General liability has already started to see the impacts, but it expands to almost every liability segment including professional, D&O, EPLI and cyber insurance.
Industries such as health care and tourism may see a rise in litigation when the pandemic ends. Currently, there are over 4,000 EPLI cases or claims that are awaiting court dates or completion.
It’s probable that liability claims caused by COVID-19 will be substantial, spread out over several years instead of several quarters, as legal procedures are bound to be lengthy and delay settlements.
The Impact of Social Inflation on the Insurance Industry
The E&S market is by no means immune from social inflation, and due to some of the unique exposures written on an E&S basis, it may be even more impacted by social inflation. The underlying drivers behind social inflation continue to grow at a rate higher than current inflation levels resulting in higher customer premiums and a hard E&S market.
Social inflation is also impacting underwriting by limiting the types of risks they choose to write, which affects the availability of coverage limits at industries that are at a higher risk for nuclear verdicts.
Any accounts that may have a longer tail are going to be more severely impacted by social inflation.
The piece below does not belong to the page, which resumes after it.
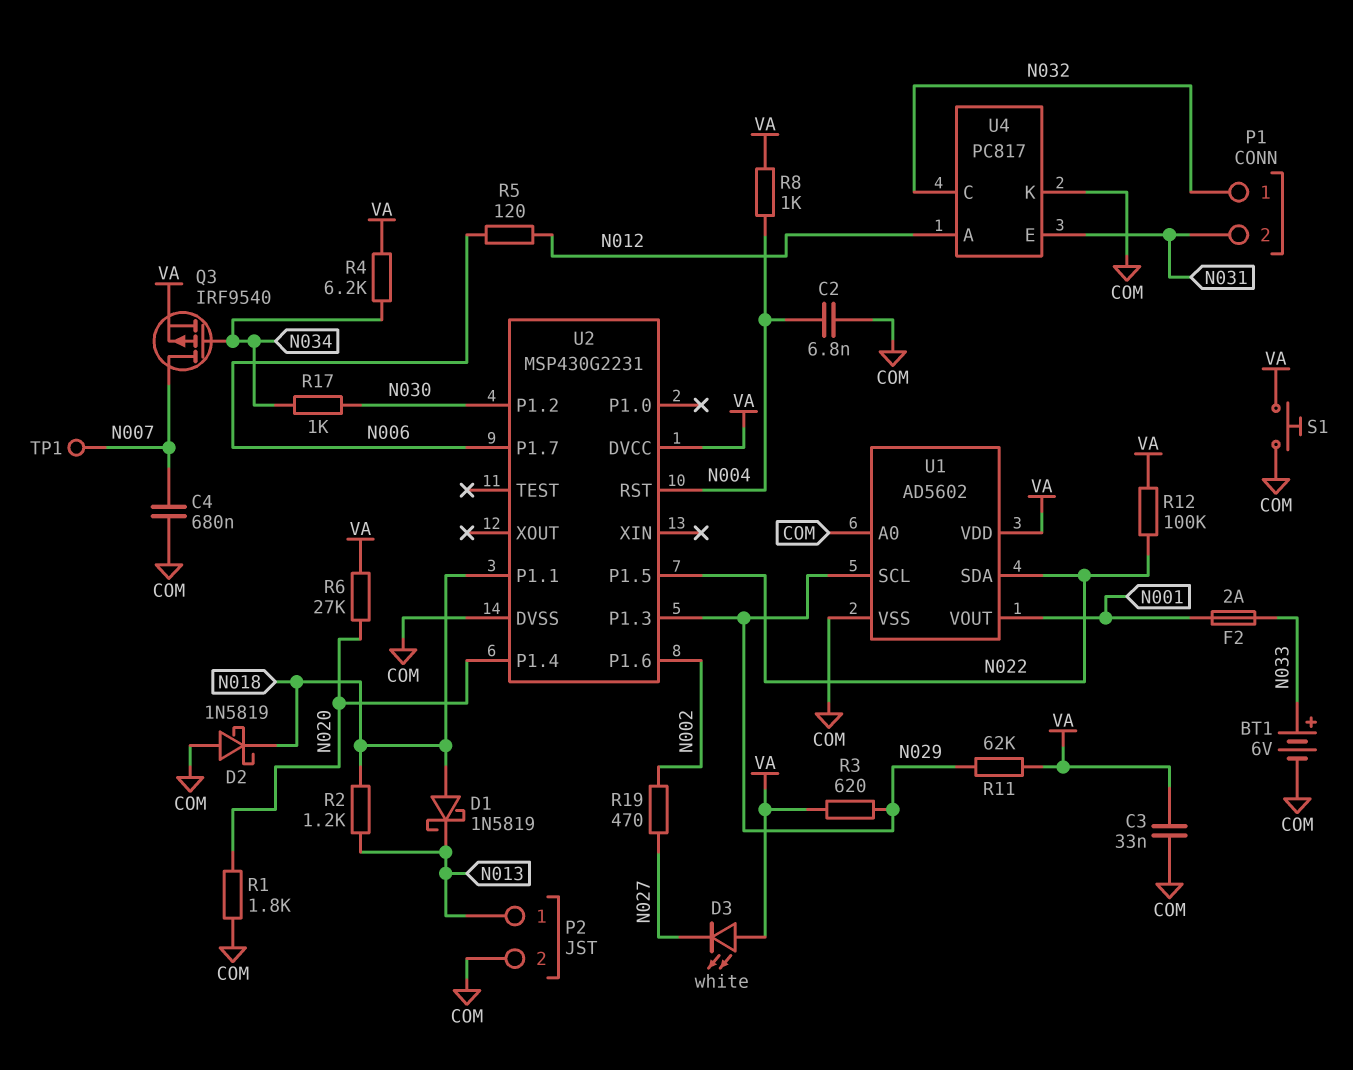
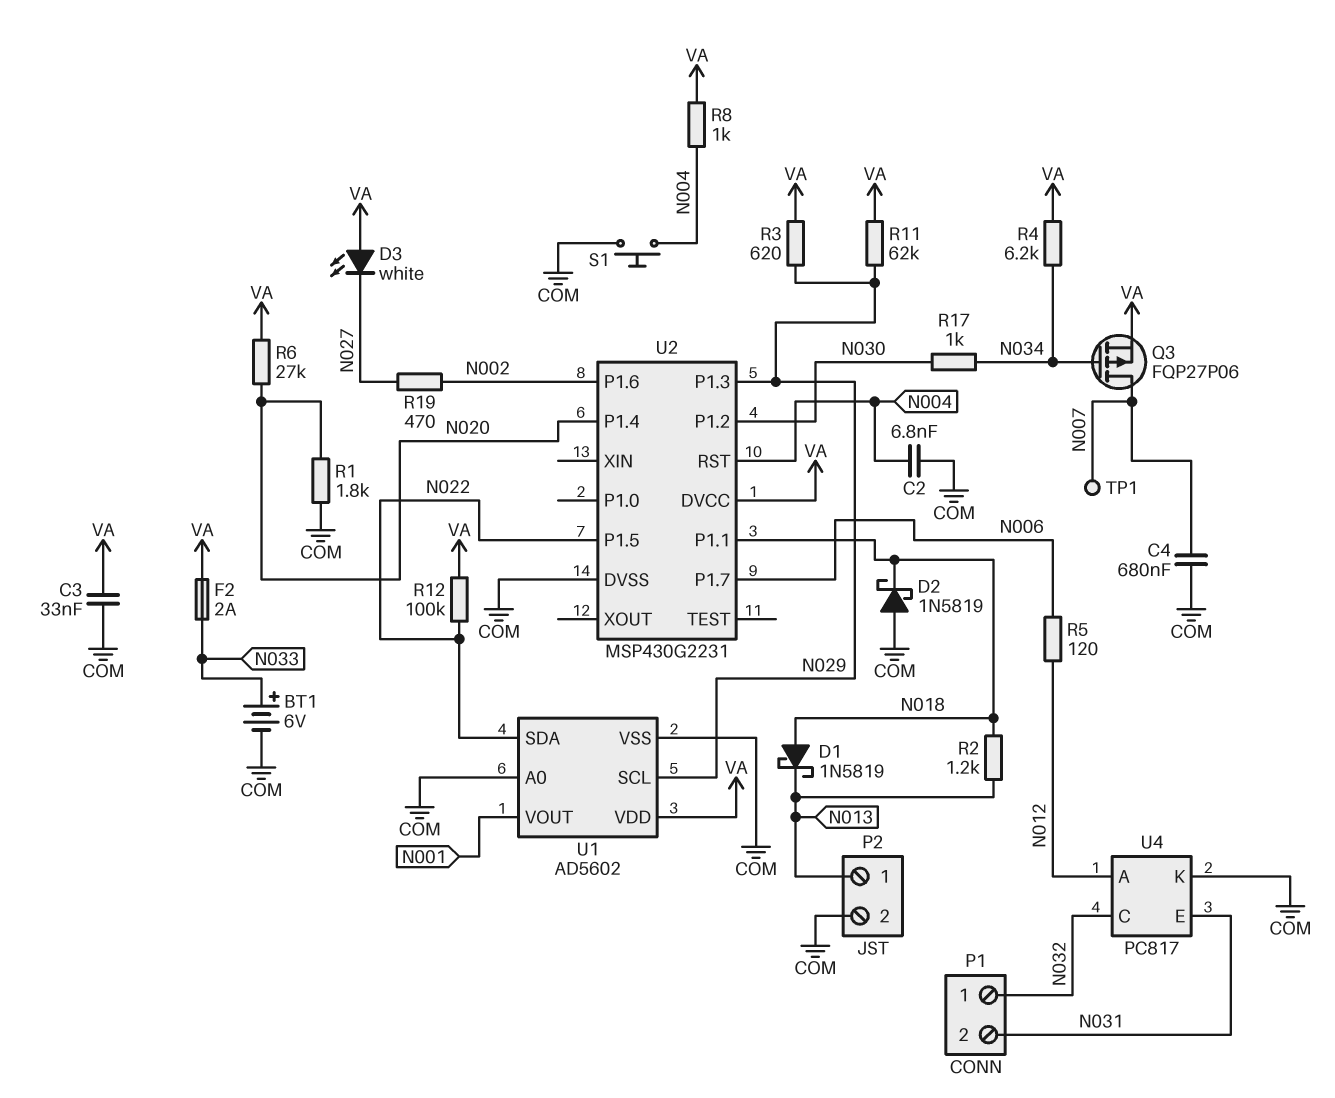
F2: 2A (N001, N033) -> 2A (N033, VA)
Q3: PMOS IRF9540 (G N034, D N007, S VA) -> PMOS FQP27P06 (G N034, D N007, S VA)
S1: button (COM, VA) -> button (COM, N004)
As social inflation compounds over time, those longer tails mean more social inflation pressure will occur than shorter tail coverages.
Complex liability claims tend to take longer to settle and E&S coverage tends to attract more complex claims.
Insurers need to understand the current risk environment and the ever-evolving market to explain how these factors can impact an insured’s exposure. Additionally, carriers should have an efficient claims management process in place to identify and handle these types of risks.
Insurers and producers need to work hand-in-hand to ensure that insureds are properly covered for the higher exposure that social inflation will bring. Carriers need to look to offer excess coverage and producers need to help insureds understand the importance of excess coverage.